The disclosures frightened the market, sending Meta shares plunging, which they have yet to recover from. These recent product roadmap updates are part of Meta's larger measures to maintain stability in the face of impending economic instability, as well as job reductions and delays in various divisions.
This isn't the only social media outlet in the same situation. Due to a macroeconomic climate that has deteriorated farther and faster than anticipated,' Snapchat issued a profit warning last month, stating that its Q2 revenue was unlikely to match the expectations it had stated just a month prior. Twitter is canceling job offers and purging its top ranks, while ByteDance, the parent company of TikTok, has seen its stock value plummet by $100 billion in the last year.
Increased regulation, a slowing economy, and broader economic constraints are making it difficult for tech platforms to make large bets, so they're scaling back their ambitions to expand and evolve into new sectors.
What has Meta said?
Of course, Meta has already made this a priority, and it is eager to continue on its route to the metaverse by increasing the adoption of VR headsets and other aligned technologies.
As a result, it isn't completely abandoning hardware development.
As Meta CTO Andrew Bosworth points out:
Because Meta CEO Mark Zuckerberg has stated that he feels a "duty" to invest in the metaverse shift, it's unlikely that Meta would abandon that priority very soon.

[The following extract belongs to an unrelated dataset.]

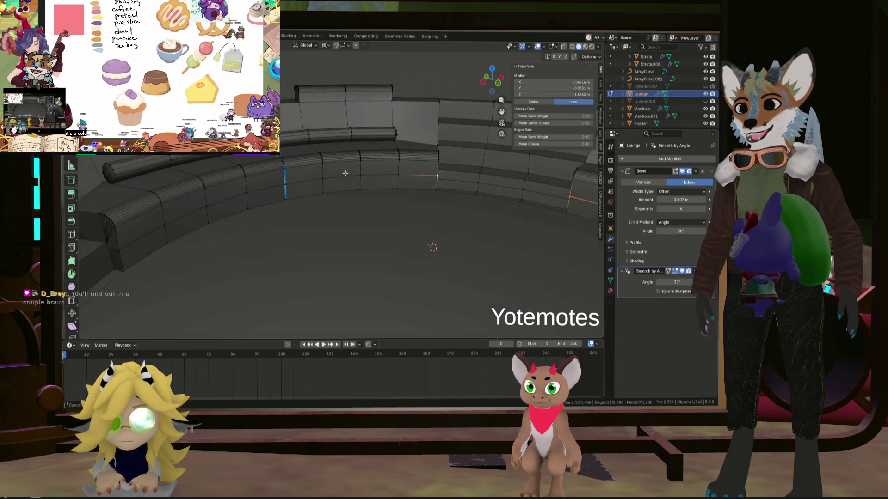
shift+middle_drag(454, 185, 320, 191)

However, these fresh statements signal a period of pain for the industry, implying that the Q2 results period may not be very enjoyable for most.
What do we think?
In light of recent allegations against Meta - deeming the company to be a “cesspool of toxic content”, we can’t help but wonder whether the delays in these product launches aren’t so much related to the economic crisis - as they are the ethical one.

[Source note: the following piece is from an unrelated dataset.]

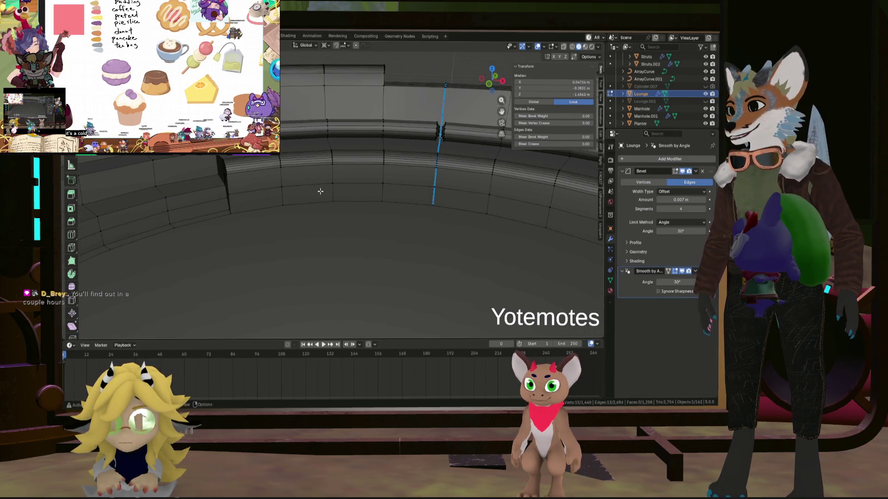
scroll(440, 187, up, 3)
ctrl+click(398, 201)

As more information and research about Meta's virtual reality platform, Horizon Worlds, becomes available, it's becoming clear that Zuckerberg's strategy could aggravate the online harmful effects and human rights abuses that the company is failing to address on its existing platforms - harming communities while also damaging the company. Given Meta's failure to monitor content on its other platforms, it's predictable that content moderation on its metaverse platforms is already severely behind. Horizon Worlds has grown into a breeding ground for hazardous content despite having only 300,000 users.
This will only get worse unless immediate action is taken. The metaverse is highly likely to spiral into a darker, more toxic environment unless policymakers hold Meta accountable for the abuses uncovered on its platforms, lessen its influence over technological companies, and rein in its relentless data-gathering activities.